Monday, August 21, 2006

Pope to Pilgrimage to Holy Face Shrine

Two items of interest here:

First the relic...while there are relics of questionable status this one is worth reading about it bears a remarkable similarity to the Shroud of Turin in its features and may have been the other "cloth" mentioned in the Gospel when it tells us that the Beloved Disciple saw the cloths lying there and believed. The Veronica reference is something that arose later and of course means "true image."

Here is a story on the relic:

Scientific research carried out recently shows that the image on the Holy Shroud of Turin and the image which appears on the veil in Manoppello are of identical size and superimposable, the only difference being that on the relic of Manoppello the mouth and eyes are open.

Second the Pope and the Archbishop: two great theologians will meet to reverence this relic. Archbishop Bruno Forte is a great read if you haven't read him yet. Very quotable, here is one I read just the other day. Ubi amore, ibi oculus...where there is love the eye sees. Kind of goes along with the relic and the meeting.

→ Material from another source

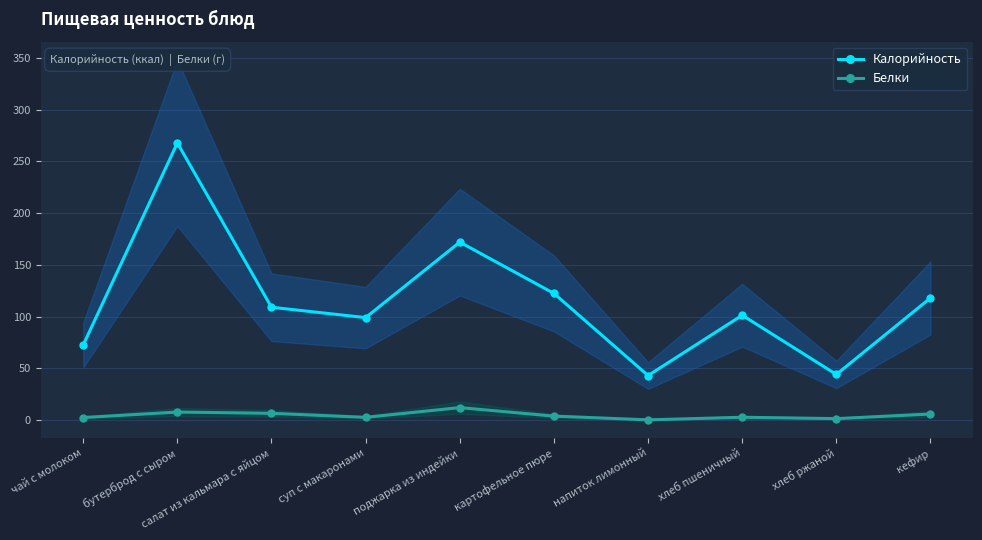

What is the label of the 7th point from the left?

напиток лимонный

Benedict XVI will visit the shrine of the Holy Face in Manoppello, Italy, which houses what is said to be Veronica's veil.

The Vatican press office confirmed Saturday that the Holy Father's pilgrimage will take place Sept. 1, and will last two hours. The Pope will adore the Eucharist in silence, venerate the relic and deliver an address.

Archbishop Bruno Forte of Chieti-Vasto will welcome the Pope.

According to the shrine, the Holy Face is a veil of 17 by 24 centimeters (6.8 by 9.6 inches), on which an image is imprinted that to date has no scientific explanation. Studies carried out on the veil confirm that the image is not made from paint.

Iconographer B. Pascalis Shlömer has demonstrated that the image of the Holy Shroud of Turin coincides perfectly with the Holy Face of Manoppello, according to the shrine.

Father Heinrich Pfeiffer, professor of iconography and Christian art history at the Gregorian University in Rome, said that this image served as model for subsequent representations of the Holy Face, including portraits in the fourth-century Roman catacombs.

Some consider it to be Veronica's veil, imprinted as Jesus made his way to Calvary.